The correct answer is Option (1) → neither reflexive nor symmetric nor transitive

Given relation: $R=\{(a,b):a\le b^{2}\}$ on $\mathbb{R}$

Reflexive: For reflexivity, $(a,a)\in R\ \forall a$ $\Rightarrow a\le a^{2}$ must hold for all real $a$. For $a=\frac{1}{2}$, $a^{2}=\frac{1}{4}$, and $a\le a^{2}$ is false. Hence, not reflexive.

Symmetric: If $(a,b)\in R$, then $a\le b^{2}$. For symmetry, need $(b,a)\in R \Rightarrow b\le a^{2}$. Take $a=1,\ b=2$: $1\le4$ (true), but $2\le1$ (false). Hence, not symmetric.

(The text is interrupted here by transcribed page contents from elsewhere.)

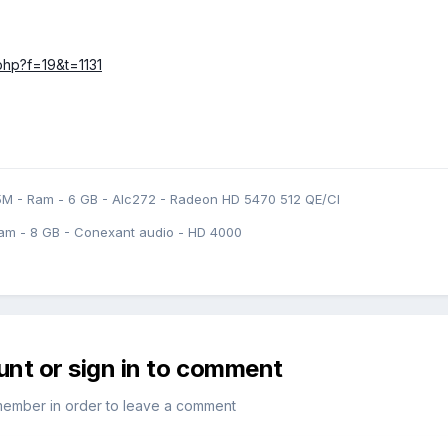
.php?f=19&t=1131
5M - Ram - 6 GB - Alc272 - Radeon HD 5470 512 QE/CI
am - 8 GB - Conexant audio - HD 4000
unt or sign in to comment
member in order to leave a comment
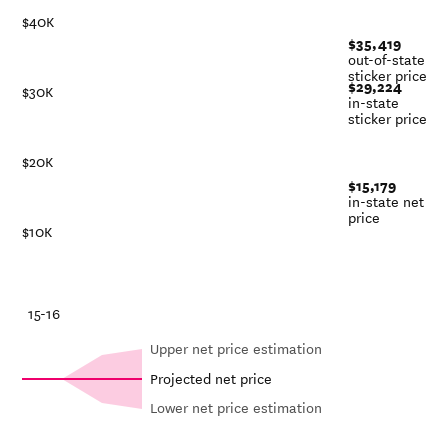
$40K
$35,419
out-of-state
sticker price
$29,224
$30K
in-state
sticker price
$20K
$15,179
in-state net
price
$10K
-21
15-16
Upper net price estimation
Projected net price
Lower net price estimation
Out-of-
Net in-
In-state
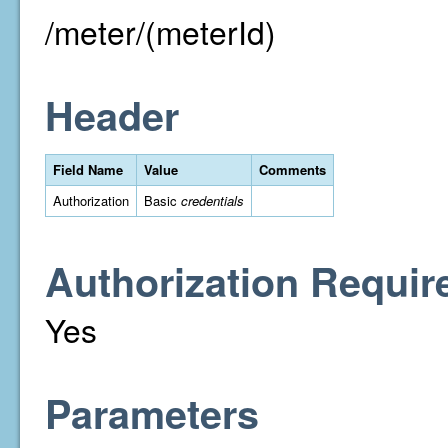
/meter/(meterId)
Header
Field Name
Value
Comments
Authorization
Basic
credentials
Authorization Requir
Yes
Parameters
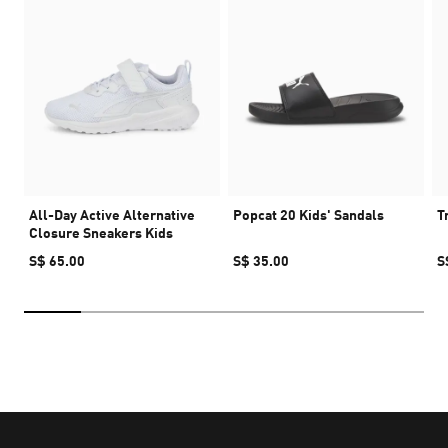
All-Day Active Alternative
Popcat 20 Kids' Sandals
T
Closure Sneakers Kids
S$ 65.00
S$ 35.00
S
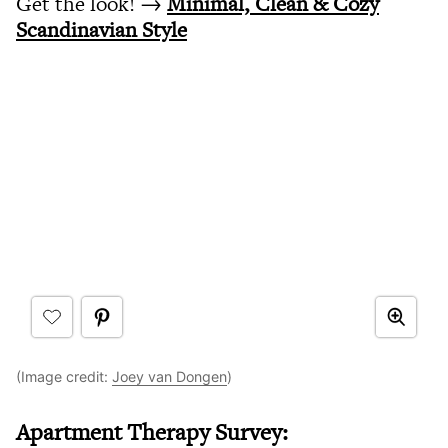
Get the look! →
Minimal, Clean & Cozy
Scandinavian Style
(Image credit:
Joey van Dongen
)
Apartment Therapy Survey:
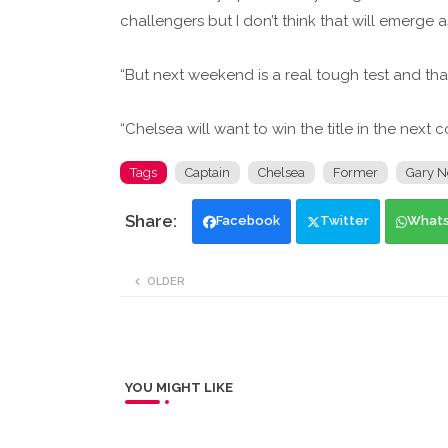
challengers but I don’t think that will emerge 
“But next weekend is a real tough test and tha
“Chelsea will want to win the title in the next 
Tags
Captain
Chelsea
Former
Gary N
Facebook
Twitter
What
OLDER
YOU MIGHT LIKE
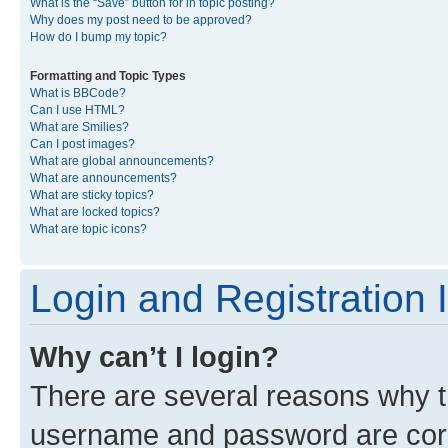
What is the “Save” button for in topic posting?
Why does my post need to be approved?
How do I bump my topic?
Formatting and Topic Types
What is BBCode?
Can I use HTML?
What are Smilies?
Can I post images?
What are global announcements?
What are announcements?
What are sticky topics?
What are locked topics?
What are topic icons?
Login and Registration 
Why can’t I login?
There are several reasons why th
username and password are corre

Transitive: If $(a,b)\in R$ and $(b,c)\in R$, then $a\le b^{2}$ and $b\le c^{2}\Rightarrow a\le (c^{2})^{2}=c^{4}$. But need $a\le c^{2}$ for transitivity, which does not always hold. Example: $a=3,\ b=2,\ c=1$ ⇒ $3\le4$ (true), $2\le1$ (false). So not transitive.

Answer: neither reflexive nor symmetric nor transitive